While most people view online schooling as a hellish response to the COVID-19 pandemic, FIlm professor Shannon McGuiness sees it as an opportunity to fulfill her lifelong dream: to teach cinema by turning her lectures into feature films.
The moment the news for online classes broke, McGuiness holed herself up with a typewriter, a pot of coffee, and 4 lines of premium grade cocaine to get to work like the Hollywood writers. She has typed up the screenplays for her lectures from now until April 27th.
“It’s just such an opportunity to really hone my craft,” says McGuiness. “It was the break I’ve been looking for! This job has been stifling my creative ability, and these kids, God I hate them so much. But if I do a good job with these lectures, I am going to submit them to the Sundance festival, and assuming they ever do one of those again, it's my ticket out of this hellhole. Goodbye education and steady income, hello fame!”
McGuiness says each lecture will start in pure darkness, where she whispers the lecture overview into the microphone. This will be followed by blinding light and her screaming the class goals as loudly as she can. This is in hopes of shocking her students into paying attention or weeding out the weak and “uncultured” students who value their hearing over her art.

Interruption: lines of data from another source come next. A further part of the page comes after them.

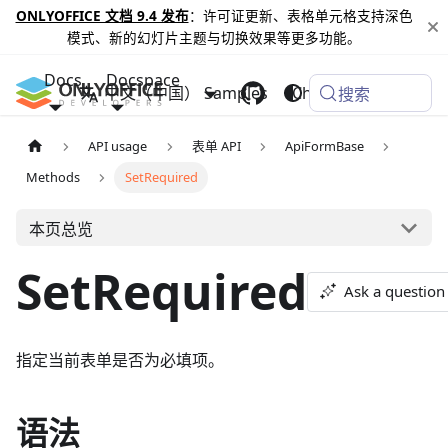
ONLYOFFICE 文档 9.4 发布
：许可证更新、表格单元格支持深色
模式、新的幻灯片主题与切换效果等更多功能。
Docs
Docspace
中文（中国）
Samples
Changelog
搜索
API usage
表单 API
ApiFormBase
Methods
SetRequired
本页总览
SetRequired
Ask a question
指定当前表单是否为必填项。
语法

The ensuing lecture will be composed of various shots, including close ups of her eyes, a prolonged shot up her nostrils as she flares and unflares them to accentuate her points, and closing with 15 minutes of her doing naked yoga while reciting the textbook in slam poetry form.
When asked their opinion on the new style of lecturing her student, sophomore Teddy Robins said “Ya, I changed my major. I'm actually a Comp-Sci guy now. I don’t know anything about computers, but I am never gonna watch a naked 63-year-old lady yodel again. God, I hope this virus kills me.”